**What you need to do:** The records below are to be set down word for word, with every picture left out.

====== Exercise data

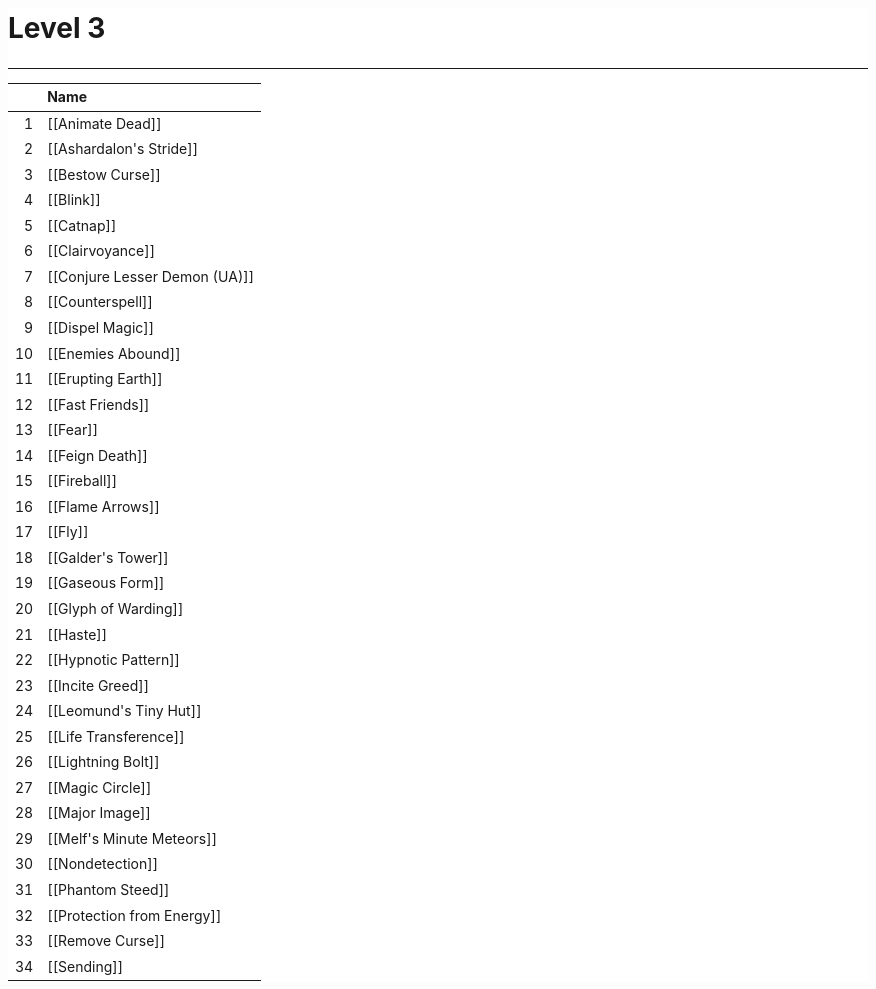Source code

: # Level 3
---
|    | Name                          |
|---:|:------------------------------|
|  1 | [[Animate Dead]]              |
|  2 | [[Ashardalon's Stride]]       |
|  3 | [[Bestow Curse]]              |
|  4 | [[Blink]]                     |
|  5 | [[Catnap]]                    |
|  6 | [[Clairvoyance]]              |
|  7 | [[Conjure Lesser Demon (UA)]] |
|  8 | [[Counterspell]]              |
|  9 | [[Dispel Magic]]              |
| 10 | [[Enemies Abound]]            |
| 11 | [[Erupting Earth]]            |
| 12 | [[Fast Friends]]              |
| 13 | [[Fear]]                      |
| 14 | [[Feign Death]]               |
| 15 | [[Fireball]]                  |
| 16 | [[Flame Arrows]]              |
| 17 | [[Fly]]                       |
| 18 | [[Galder's Tower]]            |
| 19 | [[Gaseous Form]]              |
| 20 | [[Glyph of Warding]]          |
| 21 | [[Haste]]                     |
| 22 | [[Hypnotic Pattern]]          |
| 23 | [[Incite Greed]]              |
| 24 | [[Leomund's Tiny Hut]]        |
| 25 | [[Life Transference]]         |
| 26 | [[Lightning Bolt]]            |
| 27 | [[Magic Circle]]              |
| 28 | [[Major Image]]               |
| 29 | [[Melf's Minute Meteors]]     |
| 30 | [[Nondetection]]              |
| 31 | [[Phantom Steed]]             |
| 32 | [[Protection from Energy]]    |
| 33 | [[Remove Curse]]              |
| 34 | [[Sending]]                   |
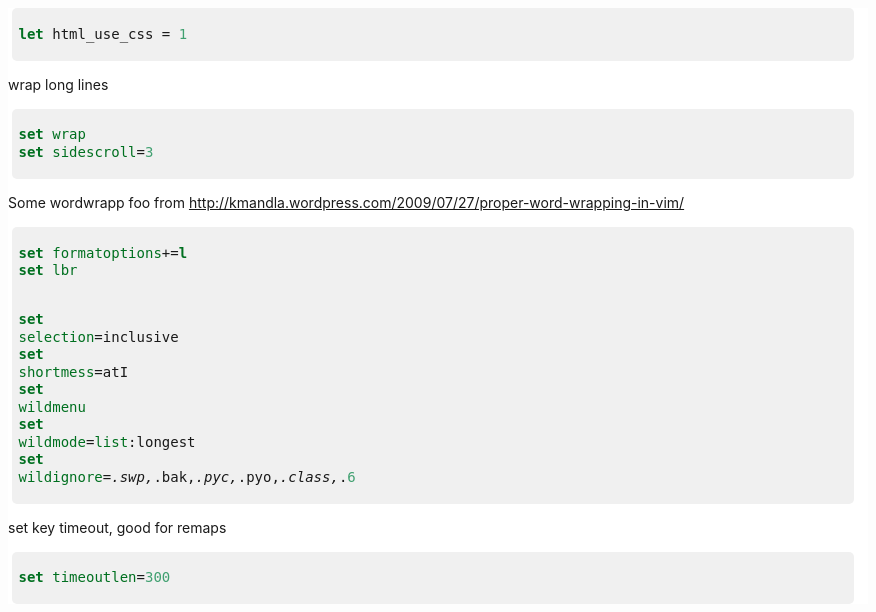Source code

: 

<div class="vimdown_vim">
<div class="highlight" style="background: #f0f0f0; -webkit-border-radius: 5px; -moz-border-radius: 5px; border-radius: 5px ;padding: .25em .5em .25em .5em; margin:.5em 1em .5em .25em ;"><pre style="line-height: 125%"><span style="color: #007020; font-weight: bold">let</span> html_use_css = <span style="color: #40a070">1</span>
</pre></div>
</div>


wrap long lines



<div class="vimdown_vim">
<div class="highlight" style="background: #f0f0f0; -webkit-border-radius: 5px; -moz-border-radius: 5px; border-radius: 5px ;padding: .25em .5em .25em .5em; margin:.5em 1em .5em .25em ;"><pre style="line-height: 125%"><span style="color: #007020; font-weight: bold">set</span> <span style="color: #007020">wrap</span>
<span style="color: #007020; font-weight: bold">set</span> <span style="color: #007020">sidescroll</span>=<span style="color: #40a070">3</span>
</pre></div>
</div>


Some wordwrapp foo from
http://kmandla.wordpress.com/2009/07/27/proper-word-wrapping-in-vim/



<div class="vimdown_vim">
<div class="highlight" style="background: #f0f0f0; -webkit-border-radius: 5px; -moz-border-radius: 5px; border-radius: 5px ;padding: .25em .5em .25em .5em; margin:.5em 1em .5em .25em ;"><pre style="line-height: 125%"><span style="color: #007020; font-weight: bold">set</span> <span style="color: #007020">formatoptions</span>+=<span style="color: #007020; font-weight: bold">l</span>
<span style="color: #007020; font-weight: bold">set</span> <span style="color: #007020">lbr</span>

<span style="color: #007020; font-weight: bold">set</span> <span style="color: #007020">selection</span>=inclusive
<span style="color: #007020; font-weight: bold">set</span> <span style="color: #007020">shortmess</span>=atI
<span style="color: #007020; font-weight: bold">set</span> <span style="color: #007020">wildmenu</span>
<span style="color: #007020; font-weight: bold">set</span> <span style="color: #007020">wildmode</span>=<span style="color: #007020">list</span>:longest
<span style="color: #007020; font-weight: bold">set</span> <span style="color: #007020">wildignore</span>=*.swp,*.bak,*.pyc,*.pyo,*.class,*.<span style="color: #40a070">6</span>
</pre></div>
</div>


set key timeout, good for remaps



<div class="vimdown_vim">
<div class="highlight" style="background: #f0f0f0; -webkit-border-radius: 5px; -moz-border-radius: 5px; border-radius: 5px ;padding: .25em .5em .25em .5em; margin:.5em 1em .5em .25em ;"><pre style="line-height: 125%"><span style="color: #007020; font-weight: bold">set</span> <span style="color: #007020">timeoutlen</span>=<span style="color: #40a070">300</span>
</pre></div>
</div>
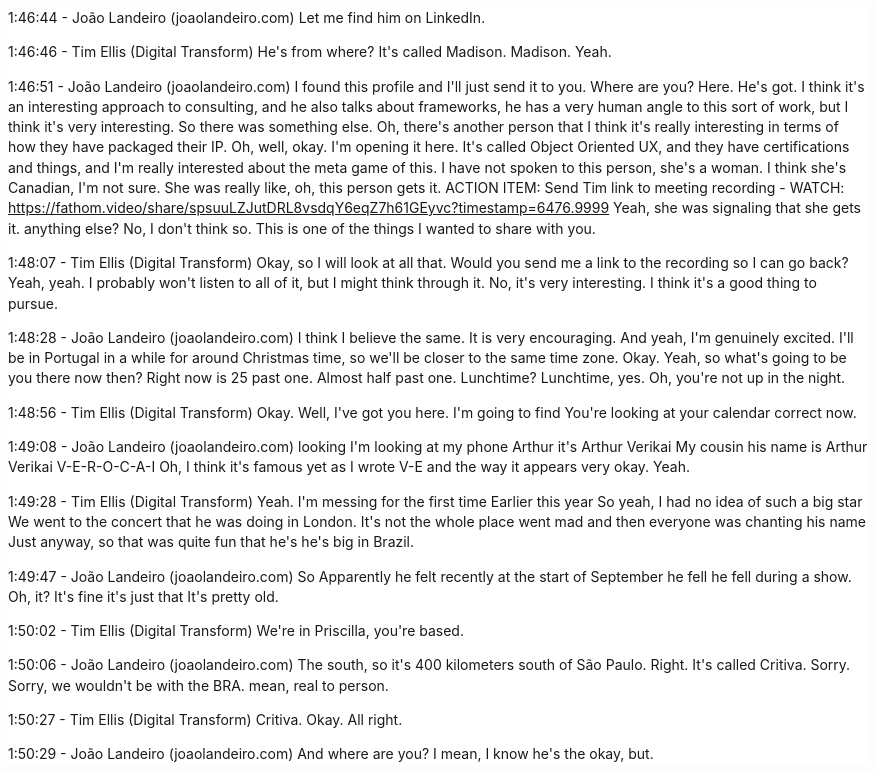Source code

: 1:46:44 - João Landeiro (joaolandeiro.com)
  Let me find him on LinkedIn.

1:46:46 - Tim Ellis (Digital Transform)
  He's from where? It's called Madison. Madison. Yeah.

1:46:51 - João Landeiro (joaolandeiro.com)
  I found this profile and I'll just send it to you. Where are you? Here. He's got. I think it's an interesting approach to consulting, and he also talks about frameworks, he has a very human angle to this sort of work, but I think it's very interesting.  So there was something else. Oh, there's another person that I think it's really interesting in terms of how they have packaged their IP.  Oh, well, okay. I'm opening it here. It's called Object Oriented UX, and they have certifications and things, and I'm really interested about the meta game of this.  I have not spoken to this person, she's a woman. I think she's Canadian, I'm not sure. She was really like, oh, this person gets it.
  ACTION ITEM: Send Tim link to meeting recording - WATCH: https://fathom.video/share/spsuuLZJutDRL8vsdqY6eqZ7h61GEyvc?timestamp=6476.9999  Yeah, she was signaling that she gets it. anything else? No, I don't think so. This is one of the things I wanted to share with you.

1:48:07 - Tim Ellis (Digital Transform)
  Okay, so I will look at all that. Would you send me a link to the recording so I can go back?  Yeah, yeah. I probably won't listen to all of it, but I might think through it. No, it's very interesting.  I think it's a good thing to pursue.

1:48:28 - João Landeiro (joaolandeiro.com)
  I think I believe the same. It is very encouraging. And yeah, I'm genuinely excited. I'll be in Portugal in a while for around Christmas time, so we'll be closer to the same time zone.  Okay. Yeah, so what's going to be you there now then? Right now is 25 past one. Almost half past one.  Lunchtime? Lunchtime, yes. Oh, you're not up in the night.

1:48:56 - Tim Ellis (Digital Transform)
  Okay. Well, I've got you here. I'm going to find You're looking at your calendar correct now.

1:49:08 - João Landeiro (joaolandeiro.com)
  looking I'm looking at my phone Arthur it's Arthur Verikai My cousin his name is Arthur Verikai V-E-R-O-C-A-I Oh, I think it's famous yet as I wrote V-E and the way it appears very okay.  Yeah.

1:49:28 - Tim Ellis (Digital Transform)
  Yeah. I'm messing for the first time Earlier this year So yeah, I had no idea of such a big star We went to the concert that he was doing in London.  It's not the whole place went mad and then everyone was chanting his name Just anyway, so that was quite fun that he's he's big in Brazil.

1:49:47 - João Landeiro (joaolandeiro.com)
  So Apparently he felt recently at the start of September he fell he fell during a show. Oh, it? It's fine it's just that  It's pretty old.

1:50:02 - Tim Ellis (Digital Transform)
  We're in Priscilla, you're based.

1:50:06 - João Landeiro (joaolandeiro.com)
  The south, so it's 400 kilometers south of São Paulo. Right. It's called Critiva. Sorry. Sorry, we wouldn't be with the BRA.  mean, real to person.

1:50:27 - Tim Ellis (Digital Transform)
  Critiva. Okay. All right.

1:50:29 - João Landeiro (joaolandeiro.com)
  And where are you? I mean, I know he's the okay, but.
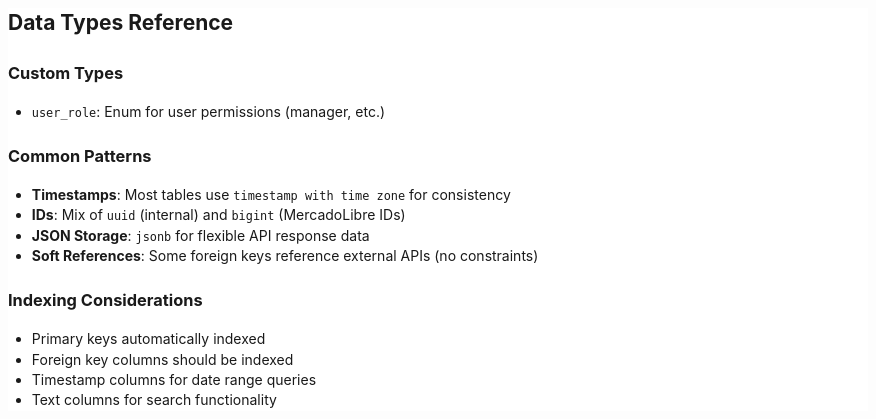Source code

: 
## Data Types Reference

### Custom Types
- `user_role`: Enum for user permissions (manager, etc.)

### Common Patterns
- **Timestamps**: Most tables use `timestamp with time zone` for consistency
- **IDs**: Mix of `uuid` (internal) and `bigint` (MercadoLibre IDs)
- **JSON Storage**: `jsonb` for flexible API response data
- **Soft References**: Some foreign keys reference external APIs (no constraints)

### Indexing Considerations
- Primary keys automatically indexed
- Foreign key columns should be indexed
- Timestamp columns for date range queries
- Text columns for search functionality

============

**Exercise result:**
Source code

: # Level 3
---
|    | Name                          |
|---:|:------------------------------|
|  1 | [[Animate Dead]]              |
|  2 | [[Ashardalon's Stride]]       |
|  3 | [[Bestow Curse]]              |
|  4 | [[Blink]]                     |
|  5 | [[Catnap]]                    |
|  6 | [[Clairvoyance]]              |
|  7 | [[Conjure Lesser Demon (UA)]] |
|  8 | [[Counterspell]]              |
|  9 | [[Dispel Magic]]              |
| 10 | [[Enemies Abound]]            |
| 11 | [[Erupting Earth]]            |
| 12 | [[Fast Friends]]              |
| 13 | [[Fear]]                      |
| 14 | [[Feign Death]]               |
| 15 | [[Fireball]]                  |
| 16 | [[Flame Arrows]]              |
| 17 | [[Fly]]                       |
| 18 | [[Galder's Tower]]            |
| 19 | [[Gaseous Form]]              |
| 20 | [[Glyph of Warding]]          |
| 21 | [[Haste]]                     |
| 22 | [[Hypnotic Pattern]]          |
| 23 | [[Incite Greed]]              |
| 24 | [[Leomund's Tiny Hut]]        |
| 25 | [[Life Transference]]         |
| 26 | [[Lightning Bolt]]            |
| 27 | [[Magic Circle]]              |
| 28 | [[Major Image]]               |
| 29 | [[Melf's Minute Meteors]]     |
| 30 | [[Nondetection]]              |
| 31 | [[Phantom Steed]]             |
| 32 | [[Protection from Energy]]    |
| 33 | [[Remove Curse]]              |
| 34 | [[Sending]]                   |
Source code

: 

<div class="vimdown_vim">
<div class="highlight" style="background: #f0f0f0; -webkit-border-radius: 5px; -moz-border-radius: 5px; border-radius: 5px ;padding: .25em .5em .25em .5em; margin:.5em 1em .5em .25em ;"><pre style="line-height: 125%"><span style="color: #007020; font-weight: bold">let</span> html_use_css = <span style="color: #40a070">1</span>
</pre></div>
</div>


wrap long lines



<div class="vimdown_vim">
<div class="highlight" style="background: #f0f0f0; -webkit-border-radius: 5px; -moz-border-radius: 5px; border-radius: 5px ;padding: .25em .5em .25em .5em; margin:.5em 1em .5em .25em ;"><pre style="line-height: 125%"><span style="color: #007020; font-weight: bold">set</span> <span style="color: #007020">wrap</span>
<span style="color: #007020; font-weight: bold">set</span> <span style="color: #007020">sidescroll</span>=<span style="color: #40a070">3</span>
</pre></div>
</div>


Some wordwrapp foo from
http://kmandla.wordpress.com/2009/07/27/proper-word-wrapping-in-vim/



<div class="vimdown_vim">
<div class="highlight" style="background: #f0f0f0; -webkit-border-radius: 5px; -moz-border-radius: 5px; border-radius: 5px ;padding: .25em .5em .25em .5em; margin:.5em 1em .5em .25em ;"><pre style="line-height: 125%"><span style="color: #007020; font-weight: bold">set</span> <span style="color: #007020">formatoptions</span>+=<span style="color: #007020; font-weight: bold">l</span>
<span style="color: #007020; font-weight: bold">set</span> <span style="color: #007020">lbr</span>

<span style="color: #007020; font-weight: bold">set</span> <span style="color: #007020">selection</span>=inclusive
<span style="color: #007020; font-weight: bold">set</span> <span style="color: #007020">shortmess</span>=atI
<span style="color: #007020; font-weight: bold">set</span> <span style="color: #007020">wildmenu</span>
<span style="color: #007020; font-weight: bold">set</span> <span style="color: #007020">wildmode</span>=<span style="color: #007020">list</span>:longest
<span style="color: #007020; font-weight: bold">set</span> <span style="color: #007020">wildignore</span>=*.swp,*.bak,*.pyc,*.pyo,*.class,*.<span style="color: #40a070">6</span>
</pre></div>
</div>


set key timeout, good for remaps



<div class="vimdown_vim">
<div class="highlight" style="background: #f0f0f0; -webkit-border-radius: 5px; -moz-border-radius: 5px; border-radius: 5px ;padding: .25em .5em .25em .5em; margin:.5em 1em .5em .25em ;"><pre style="line-height: 125%"><span style="color: #007020; font-weight: bold">set</span> <span style="color: #007020">timeoutlen</span>=<span style="color: #40a070">300</span>
</pre></div>
</div>
Source code

: 1:46:44 - João Landeiro (joaolandeiro.com)
  Let me find him on LinkedIn.

1:46:46 - Tim Ellis (Digital Transform)
  He's from where? It's called Madison. Madison. Yeah.

1:46:51 - João Landeiro (joaolandeiro.com)
  I found this profile and I'll just send it to you. Where are you? Here. He's got. I think it's an interesting approach to consulting, and he also talks about frameworks, he has a very human angle to this sort of work, but I think it's very interesting.  So there was something else. Oh, there's another person that I think it's really interesting in terms of how they have packaged their IP.  Oh, well, okay. I'm opening it here. It's called Object Oriented UX, and they have certifications and things, and I'm really interested about the meta game of this.  I have not spoken to this person, she's a woman. I think she's Canadian, I'm not sure. She was really like, oh, this person gets it.
  ACTION ITEM: Send Tim link to meeting recording - WATCH: https://fathom.video/share/spsuuLZJutDRL8vsdqY6eqZ7h61GEyvc?timestamp=6476.9999  Yeah, she was signaling that she gets it. anything else? No, I don't think so. This is one of the things I wanted to share with you.

1:48:07 - Tim Ellis (Digital Transform)
  Okay, so I will look at all that. Would you send me a link to the recording so I can go back?  Yeah, yeah. I probably won't listen to all of it, but I might think through it. No, it's very interesting.  I think it's a good thing to pursue.

1:48:28 - João Landeiro (joaolandeiro.com)
  I think I believe the same. It is very encouraging. And yeah, I'm genuinely excited. I'll be in Portugal in a while for around Christmas time, so we'll be closer to the same time zone.  Okay. Yeah, so what's going to be you there now then? Right now is 25 past one. Almost half past one.  Lunchtime? Lunchtime, yes. Oh, you're not up in the night.

1:48:56 - Tim Ellis (Digital Transform)
  Okay. Well, I've got you here. I'm going to find You're looking at your calendar correct now.

1:49:08 - João Landeiro (joaolandeiro.com)
  looking I'm looking at my phone Arthur it's Arthur Verikai My cousin his name is Arthur Verikai V-E-R-O-C-A-I Oh, I think it's famous yet as I wrote V-E and the way it appears very okay.  Yeah.

1:49:28 - Tim Ellis (Digital Transform)
  Yeah. I'm messing for the first time Earlier this year So yeah, I had no idea of such a big star We went to the concert that he was doing in London.  It's not the whole place went mad and then everyone was chanting his name Just anyway, so that was quite fun that he's he's big in Brazil.

1:49:47 - João Landeiro (joaolandeiro.com)
  So Apparently he felt recently at the start of September he fell he fell during a show. Oh, it? It's fine it's just that  It's pretty old.

1:50:02 - Tim Ellis (Digital Transform)
  We're in Priscilla, you're based.

1:50:06 - João Landeiro (joaolandeiro.com)
  The south, so it's 400 kilometers south of São Paulo. Right. It's called Critiva. Sorry. Sorry, we wouldn't be with the BRA.  mean, real to person.

1:50:27 - Tim Ellis (Digital Transform)
  Critiva. Okay. All right.

1:50:29 - João Landeiro (joaolandeiro.com)
  And where are you? I mean, I know he's the okay, but.
Source code

: 
## Data Types Reference

### Custom Types
- `user_role`: Enum for user permissions (manager, etc.)

### Common Patterns
- **Timestamps**: Most tables use `timestamp with time zone` for consistency
- **IDs**: Mix of `uuid` (internal) and `bigint` (MercadoLibre IDs)
- **JSON Storage**: `jsonb` for flexible API response data
- **Soft References**: Some foreign keys reference external APIs (no constraints)

### Indexing Considerations
- Primary keys automatically indexed
- Foreign key columns should be indexed
- Timestamp columns for date range queries
- Text columns for search functionality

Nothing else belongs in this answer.